Hi everyone
I’m in a bit of quandary over the best way to create my tables to allow for an ‘optimised’ filter based search of tens-of-thousands of users.
I have a site that stores respondents information (for market research projects). For each user/respondent, there can be up to 50 individual pieces of info about them, in the form of answers to questions such as ‘email’, ‘gender’, ‘location’, ‘medical issues’ and so on. Information held can be in a variety of formats i.e. ‘number’, ‘string’, etc,(mainly in the form of dropdown selections but some with free-text input) and each question could have anything from 2 option choices (yes, no) to 200 option choices (think location dropdown for instance). The 50 questions are made up of 7 categories: (1) User [10 Questions], (2) Personal [17 Questions]l, (3) Work [7 Questions], (4) Tech & Comms [5 Questions], (5) Consumer Behaviour [5 Questions], (6) Utilities [3 Questions], (7) Communication Preferences [2 Questions].
What I’d like to know, is if there is an optimal database design/structure to house this information, particularly considering that we have to search through tens of thousands of users through filtered searches?
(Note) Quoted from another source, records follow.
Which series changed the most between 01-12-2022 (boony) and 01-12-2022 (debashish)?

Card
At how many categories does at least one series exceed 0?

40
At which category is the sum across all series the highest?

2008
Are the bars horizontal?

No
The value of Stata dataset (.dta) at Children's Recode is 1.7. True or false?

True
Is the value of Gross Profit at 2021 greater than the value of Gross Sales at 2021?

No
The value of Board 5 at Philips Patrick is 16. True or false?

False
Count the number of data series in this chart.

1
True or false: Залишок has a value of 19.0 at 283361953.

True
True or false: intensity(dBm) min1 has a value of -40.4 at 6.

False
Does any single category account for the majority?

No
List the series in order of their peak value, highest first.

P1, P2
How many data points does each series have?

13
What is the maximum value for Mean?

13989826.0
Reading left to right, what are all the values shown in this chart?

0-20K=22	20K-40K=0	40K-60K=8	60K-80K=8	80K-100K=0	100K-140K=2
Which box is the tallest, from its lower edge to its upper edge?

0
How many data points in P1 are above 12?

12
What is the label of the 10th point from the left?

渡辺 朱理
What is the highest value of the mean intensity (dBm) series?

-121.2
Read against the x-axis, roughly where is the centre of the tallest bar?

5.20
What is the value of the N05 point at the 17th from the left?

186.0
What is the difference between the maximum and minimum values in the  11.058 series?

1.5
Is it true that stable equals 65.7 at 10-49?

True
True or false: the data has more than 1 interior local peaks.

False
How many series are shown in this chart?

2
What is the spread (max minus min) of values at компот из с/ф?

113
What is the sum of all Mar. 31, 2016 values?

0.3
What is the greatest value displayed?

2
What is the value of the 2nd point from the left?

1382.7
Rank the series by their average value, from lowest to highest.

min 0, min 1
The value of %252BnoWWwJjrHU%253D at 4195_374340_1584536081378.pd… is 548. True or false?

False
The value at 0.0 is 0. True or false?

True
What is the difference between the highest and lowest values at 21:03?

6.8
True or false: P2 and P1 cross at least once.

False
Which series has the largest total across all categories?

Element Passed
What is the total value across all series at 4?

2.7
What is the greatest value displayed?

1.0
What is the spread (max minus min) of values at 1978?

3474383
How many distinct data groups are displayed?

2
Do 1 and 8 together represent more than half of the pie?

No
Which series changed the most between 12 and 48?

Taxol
For example, we might need to find males that have an income of X, live in a particular location, and have a certain mobile/cell provider.
Currently I have considered 3 possible ways of doing this but cannot determine the best/optimal choice.
-
To have just one ‘User’ table (with the additional schemas/columns added to it) containing all the 50 data points.
-
To have two related tables, one for ‘User’ (with basic signup info) and the rest of the info/data points held in another table (lets call it ‘Info’).
-
To have 7 related tables, that represent the categories mentioned above. So one for ‘User’, and then ‘Personal’, ‘Work’, ‘Tech & Comms’, ‘Consumer Behaviour’, ‘Utilities’, 'Communication Preferences’.
Ultimately, I’m trying to plan for the worse case scenario where we have to search/filter across all 50 datapoints for 100,000+ users, without the query/result taking forever to be returned (or worse, timing out).